Those are absolutely incredible numbers. I know just how technically insane 
zn_poly is, so to be beating that by a factor of more than two, especially 
in the FFT range is *absolutely phenomenal*!!

I now feel a little bit embarrassed at only having said, "NTL is probably 
your best bet".

On Tuesday, 11 September 2018 16:14:00 UTC+2, Victor Shoup wrote:
>
> I got curious, so I collected some data.  Here are timing results 
> comparing NTL's zz_pX multiplication
> to zn_poly's zn_array_mul.  For various values of n, I multiplied 
> polynomials of degree < n
> modulo a 50 bit number.  The values of n are powers of 2 and halfway 
> between powers of 2,
> ranging between 512 and 512K.
> Both NTL and zn_poly were compiled using their default configurations.

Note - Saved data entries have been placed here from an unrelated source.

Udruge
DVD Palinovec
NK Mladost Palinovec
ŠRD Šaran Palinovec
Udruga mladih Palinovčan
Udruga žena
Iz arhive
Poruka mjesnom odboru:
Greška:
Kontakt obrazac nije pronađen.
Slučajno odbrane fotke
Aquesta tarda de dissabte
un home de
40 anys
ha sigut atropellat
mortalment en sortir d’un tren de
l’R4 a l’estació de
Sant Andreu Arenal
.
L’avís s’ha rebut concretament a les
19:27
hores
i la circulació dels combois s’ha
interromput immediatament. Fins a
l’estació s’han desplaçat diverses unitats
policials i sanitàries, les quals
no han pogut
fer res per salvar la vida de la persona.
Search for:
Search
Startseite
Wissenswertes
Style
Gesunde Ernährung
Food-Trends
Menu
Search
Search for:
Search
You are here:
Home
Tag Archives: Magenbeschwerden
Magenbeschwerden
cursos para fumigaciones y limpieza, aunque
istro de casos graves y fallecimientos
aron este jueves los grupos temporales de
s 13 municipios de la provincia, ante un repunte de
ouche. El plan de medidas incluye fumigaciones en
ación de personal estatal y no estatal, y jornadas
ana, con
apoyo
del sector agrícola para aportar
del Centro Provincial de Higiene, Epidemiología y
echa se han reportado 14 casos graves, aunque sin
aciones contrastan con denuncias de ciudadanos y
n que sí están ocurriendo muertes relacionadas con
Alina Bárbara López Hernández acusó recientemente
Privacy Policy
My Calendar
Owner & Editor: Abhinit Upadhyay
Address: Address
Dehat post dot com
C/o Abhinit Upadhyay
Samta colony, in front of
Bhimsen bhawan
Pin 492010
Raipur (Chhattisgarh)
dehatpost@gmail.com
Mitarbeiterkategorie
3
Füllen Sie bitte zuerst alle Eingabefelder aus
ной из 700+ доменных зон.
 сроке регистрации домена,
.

> Timings were done on a Skylake Xeon using gcc 8.2.0.
> Each row reports n and the ratio (time for zn_poly)/(time for NTL).
> So a ratio > 1 means NTL is faster.
>
> Also, by now, NTL implements a divide-and-conquer style truncated FFT, 
> using code some of which
> is ultimately derived from some other code originally written by David 
> Harvey (fft62).
>
> 512 0.706683
> 768 0.84687
> 1024 0.922457
> 1536 0.923881
> 2048 1.02458
> 3072 0.982044
> 4096 1.0894
> 6144 1.32346
> 8192 1.33724
> 12288 1.61943
> 16384 1.44681
> 24576 1.35887
> 32768 1.43008
> 49152 1.34462
> 65536 1.40433
> 98304 1.48556
> 131072 1.42532
> 196608 1.3503
> 262144 1.43245
> 393216 1.61353
>
> One can also compile NTL with an option that enables an AVX-based FFT 
> implementation.
> With that option set, the numbers look like this.
>
> 512 1.30262
> 768 1.45693
> 1024 1.60583
> 1536 1.46475
> 2048 1.58405
> 3072 1.6219
> 4096 1.78167
> 6144 2.1571
> 8192 2
> 12288 2.52612
> 16384 2.25737
> 24576 2.25134
> 32768 2.32498
> 49152 2.28747
> 65536 2.15306
> 98304 2.52464
> 131072 2.18056
> 196608 2.22606
> 262144 2.13347
> 393216 2.56471
>
> If anyone wants to the program I used for timing, let me know.
>
> On Friday, September 7, 2018 at 9:53:43 AM UTC-4, Erik Bray wrote:
>>
>> Hi all, 
>>
>> Does anyone know what that current status is of the upstream zn_poly 
>> package?  According to its website 
>> http://cims.nyu.edu/~harvey/zn_poly/ it is "no longer maintained", 
>> though it has been re-released under a BSD-compatible license. 
>>
>> Since its last upstream release the package for it in Sage has 
>> accumulated a number of patches as well, and I believe I may need to 
>> add one more patch to it for building properly on Cygwin :(  See 
>> https://trac.sagemath.org/ticket/26050 
>>
>> If it's alright, I would propose creating a new repository for it 
>> under the sagemath gitlab organization (or GitHub) which would become 
>> the new "upstream" for zn_poly.  Then we can merge in all these 
>> patches; maybe even implement a new, more standard build system (I 
>> would be happy to do this).  In fact the current "build system" is 
>> going to have problems long-term, as it currently consists primarily 
>> of a Python script that will not work, as written, on Python 3.